Sentimental Analysis of Twitter Data using Text Mining and Hybrid Classification Approach

Opinion Mining is an important concept in today’s world and due to the advent of social media it has become a huge source of database. Since almost everybody in the modern era is involved with some social media platform, the public mood is hugely reflected in the social media today. This thesis proposes to utilize this source of information and predict the sentiments of public towards a particular topic. Food price crisis is being studied here in this thesis and public opinion is predicted for the topic. Twitter data is utilized for the same and live tweets of Indian origin are extracted using twitter API called ‘tweepy’. Oauth is used as handler and tweets are filtered for specific keywords and location using latitude longitude data. The tweets are saved into a database. They first preprocessed for removal of spam, special characters, url, short words etc.The tweets are then stemmed and tokenized and TF-IDF score is calculated for all the keywords. Feature selection is applied on it using Chi-Square and information gain.
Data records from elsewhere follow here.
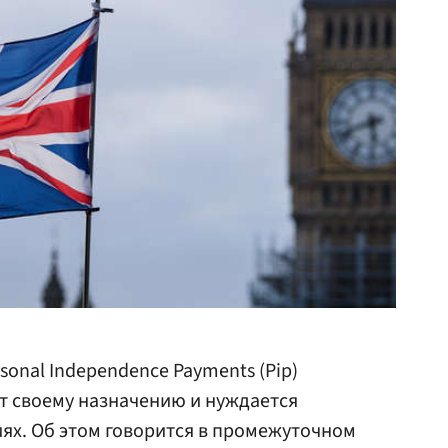
onal Independence Payments (Pip)
т своему назначению и нуждается
ях. Об этом говорится в промежуточном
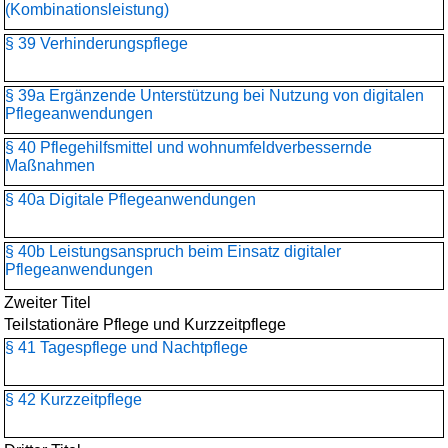
(Kombinationsleistung)
§ 39 Verhinderungspflege
§ 39a Ergänzende Unterstützung bei Nutzung von digitalen
Pflegeanwendungen
§ 40 Pflegehilfsmittel und wohnumfeldverbessernde
Maßnahmen
§ 40a Digitale Pflegeanwendungen
§ 40b Leistungsanspruch beim Einsatz digitaler
Pflegeanwendungen
Zweiter Titel
Teilstationäre Pflege und Kurzzeitpflege
§ 41 Tagespflege und Nachtpflege
§ 42 Kurzzeitpflege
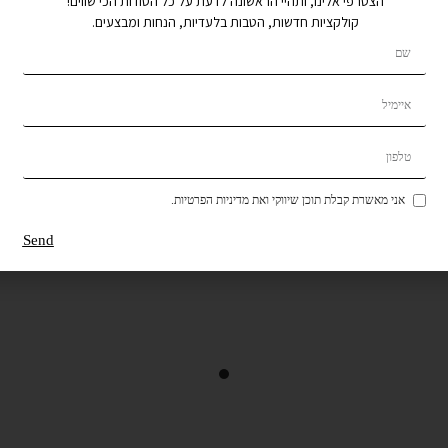
הצטרפי אלינו, ותהיי הראשונה לדעת על כל הסודות הכי שווים!
קולקציות חדשות, הטבות בלעדיות, הנחות ומבצעים.
אני מאשרת קבלת תוכן שיווקי ואת מדיניות הפרטיות.
Send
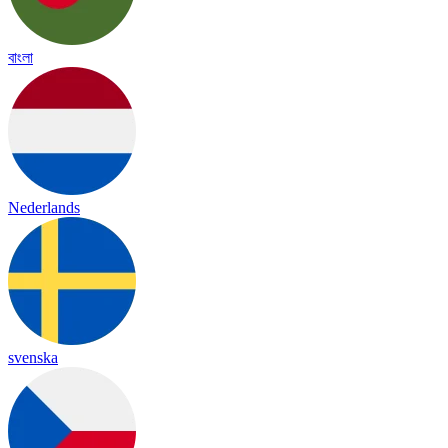
বাংলা
Nederlands
svenska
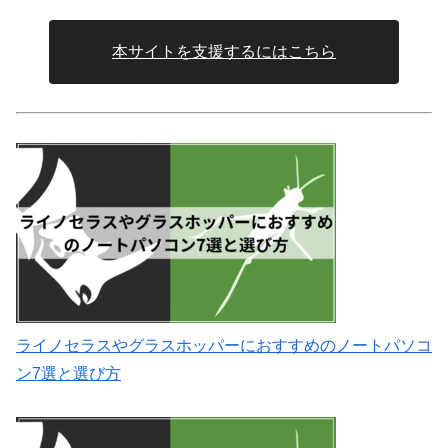
本サイトを支援するにはこちら
ライノセラスやグラスホッパーにおすすめのノートパソコ
ン7選と選び方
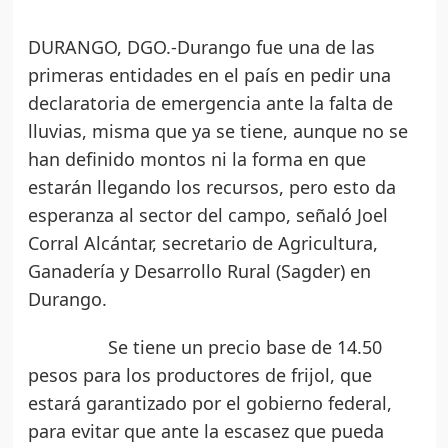
DURANGO, DGO.-Durango fue una de las
primeras entidades en el país en pedir una
declaratoria de emergencia ante la falta de
lluvias, misma que ya se tiene, aunque no se
han definido montos ni la forma en que
estarán llegando los recursos, pero esto da
esperanza al sector del campo, señaló Joel
Corral Alcántar, secretario de Agricultura,
Ganadería y Desarrollo Rural (Sagder) en
Durango.
Se tiene un precio base de 14.50
pesos para los productores de frijol, que
estará garantizado por el gobierno federal,
para evitar que ante la escasez que pueda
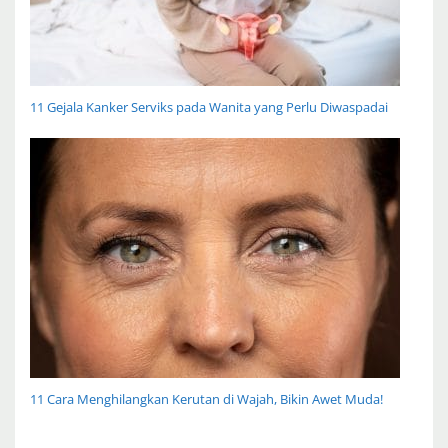
11 Gejala Kanker Serviks pada Wanita yang Perlu Diwaspadai
11 Cara Menghilangkan Kerutan di Wajah, Bikin Awet Muda!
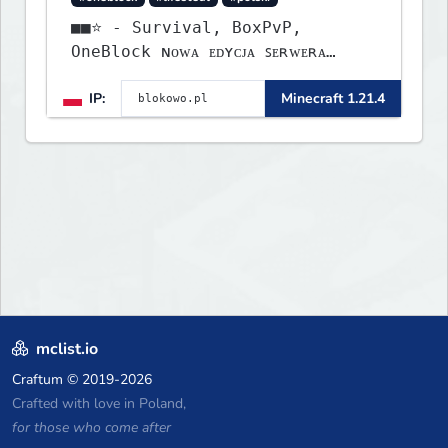
■■⭐ - Survival, BoxPvP,
OneBlock ɴᴏᴡᴀ ᴇᴅʏᴄᴊᴀ ꜱᴇʀᴡᴇʀᴀ
ᴡʏꜱᴛᴀʀᴛᴏᴡᴀʟᴀ!
IP:
Minecraft 1.21.4
mclist.io
Craftum
© 2019-2026
Crafted with love in Poland,
for those who come after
A term document matrix (TDM) is created which is fed to the classifiers for classification. Two classifiers has been analysed in this thesis: KNN and Naive Baye’s and a hybrid has been made using them. The results of both the classifier has ben found to be satisfactory while the hybrid-KNN outperforms the Naive Baye’s Classifiers in terms of accuracy. Thus a novel method is designed for opinion mining of Indian tweets regarding food price crisis.